It seems to me like the concepts of incorporating prior beliefs about parameters VERSUS viewing parameters as latent random variables are two VERY separate concepts, and yet I've found that they're often confounded and treated as one. Can't we have prior beliefs about what the most likely value of a parameter is without actually believing that the parameters are "random variables" i.e they do have a single "true" value, but there's just uncertainty about what that value is. The fact that we have "prior knowledge" about what the value of the parameter might be and that we encode that via a prior probability distribution doesn't seem to me to exclude the possibility that that thing we're talking about (the "parameter") is a fixed, albeit latent value.
I've taken a course in Bayesian statistics, and have read online about Bayesian analysis, but I actually still do not fully understand this.

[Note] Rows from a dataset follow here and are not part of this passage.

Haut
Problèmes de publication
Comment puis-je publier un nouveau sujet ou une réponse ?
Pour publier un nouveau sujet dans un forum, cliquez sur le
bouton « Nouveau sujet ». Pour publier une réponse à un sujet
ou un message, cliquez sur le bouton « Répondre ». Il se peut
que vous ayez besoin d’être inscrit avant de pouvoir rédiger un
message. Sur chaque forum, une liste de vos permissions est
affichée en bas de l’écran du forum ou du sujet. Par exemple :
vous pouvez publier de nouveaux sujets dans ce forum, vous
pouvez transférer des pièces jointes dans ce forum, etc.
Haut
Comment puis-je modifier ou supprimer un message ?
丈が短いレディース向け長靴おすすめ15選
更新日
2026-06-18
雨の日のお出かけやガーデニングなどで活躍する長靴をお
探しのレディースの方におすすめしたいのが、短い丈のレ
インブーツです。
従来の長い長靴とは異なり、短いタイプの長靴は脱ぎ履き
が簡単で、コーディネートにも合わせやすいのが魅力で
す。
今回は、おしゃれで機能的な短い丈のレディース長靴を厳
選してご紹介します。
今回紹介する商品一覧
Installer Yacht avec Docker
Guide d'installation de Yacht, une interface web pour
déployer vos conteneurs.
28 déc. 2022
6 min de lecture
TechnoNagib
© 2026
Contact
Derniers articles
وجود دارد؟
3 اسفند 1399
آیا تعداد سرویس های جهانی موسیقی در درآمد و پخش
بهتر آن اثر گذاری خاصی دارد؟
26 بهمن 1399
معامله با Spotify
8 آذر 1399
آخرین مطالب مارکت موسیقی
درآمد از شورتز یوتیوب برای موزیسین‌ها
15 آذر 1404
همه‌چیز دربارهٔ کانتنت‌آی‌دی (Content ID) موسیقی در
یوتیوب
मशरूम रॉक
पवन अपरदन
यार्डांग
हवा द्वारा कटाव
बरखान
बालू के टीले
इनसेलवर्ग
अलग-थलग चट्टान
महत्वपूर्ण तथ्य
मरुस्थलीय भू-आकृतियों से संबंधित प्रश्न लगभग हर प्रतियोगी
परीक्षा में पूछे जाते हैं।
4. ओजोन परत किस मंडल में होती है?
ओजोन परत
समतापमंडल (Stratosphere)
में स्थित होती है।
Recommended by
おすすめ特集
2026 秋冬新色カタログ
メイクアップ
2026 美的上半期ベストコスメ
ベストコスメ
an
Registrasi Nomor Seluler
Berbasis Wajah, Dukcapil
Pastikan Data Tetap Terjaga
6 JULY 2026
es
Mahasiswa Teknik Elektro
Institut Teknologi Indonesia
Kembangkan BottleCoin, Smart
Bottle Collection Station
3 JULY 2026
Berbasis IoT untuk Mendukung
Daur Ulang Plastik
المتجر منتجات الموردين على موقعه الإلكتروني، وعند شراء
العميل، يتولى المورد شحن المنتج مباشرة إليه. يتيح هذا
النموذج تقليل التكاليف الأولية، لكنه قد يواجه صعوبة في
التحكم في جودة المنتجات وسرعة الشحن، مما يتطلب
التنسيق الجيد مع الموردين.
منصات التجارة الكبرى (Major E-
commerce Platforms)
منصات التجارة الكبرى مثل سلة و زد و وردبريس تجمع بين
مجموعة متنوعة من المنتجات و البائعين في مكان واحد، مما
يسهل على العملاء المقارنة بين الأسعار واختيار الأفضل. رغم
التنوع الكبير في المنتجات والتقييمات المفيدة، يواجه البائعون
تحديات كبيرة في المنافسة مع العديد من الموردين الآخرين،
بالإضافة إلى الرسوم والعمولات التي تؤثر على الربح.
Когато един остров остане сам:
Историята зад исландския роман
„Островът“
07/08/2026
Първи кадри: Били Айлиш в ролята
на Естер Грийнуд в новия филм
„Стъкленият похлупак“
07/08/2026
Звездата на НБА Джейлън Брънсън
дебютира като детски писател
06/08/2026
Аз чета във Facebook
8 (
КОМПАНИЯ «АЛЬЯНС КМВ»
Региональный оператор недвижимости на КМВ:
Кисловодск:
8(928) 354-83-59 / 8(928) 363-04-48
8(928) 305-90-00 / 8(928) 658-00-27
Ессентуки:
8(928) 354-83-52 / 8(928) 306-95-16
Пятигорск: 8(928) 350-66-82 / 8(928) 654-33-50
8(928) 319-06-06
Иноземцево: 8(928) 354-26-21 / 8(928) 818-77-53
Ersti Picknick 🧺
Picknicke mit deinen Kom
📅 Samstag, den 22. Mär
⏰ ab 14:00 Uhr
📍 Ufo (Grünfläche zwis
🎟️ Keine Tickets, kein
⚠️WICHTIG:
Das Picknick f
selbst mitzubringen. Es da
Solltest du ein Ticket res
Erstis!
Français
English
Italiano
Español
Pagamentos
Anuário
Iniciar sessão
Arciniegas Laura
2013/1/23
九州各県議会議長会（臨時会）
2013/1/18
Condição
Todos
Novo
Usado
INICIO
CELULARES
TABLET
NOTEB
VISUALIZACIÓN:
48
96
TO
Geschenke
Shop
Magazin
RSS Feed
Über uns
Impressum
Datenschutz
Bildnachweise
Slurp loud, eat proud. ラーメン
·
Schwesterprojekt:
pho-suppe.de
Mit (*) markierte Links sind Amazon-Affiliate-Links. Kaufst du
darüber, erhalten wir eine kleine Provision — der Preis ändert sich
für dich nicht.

EDIT: Just to be a bit more concrete, suppose we conduct an analysis “as a frequentist,” and infer the value of some parameter. However, because we have some prior knowledge about the parameter, we use a prior that reflects our uncertainty about the value of the parameter. But just because we used a prior doesn’t require us to assume that the parameter we’re inferring is inherently random. The resulting probability distribution of the inferred parameter is simply arising because of uncertainty, not inherent randomness in the parameter. We still believe, as frequentists, that the parameter has a fixed, latent value. So are we being Bayesian, or frequentist, or a combination of both in this type of scenario?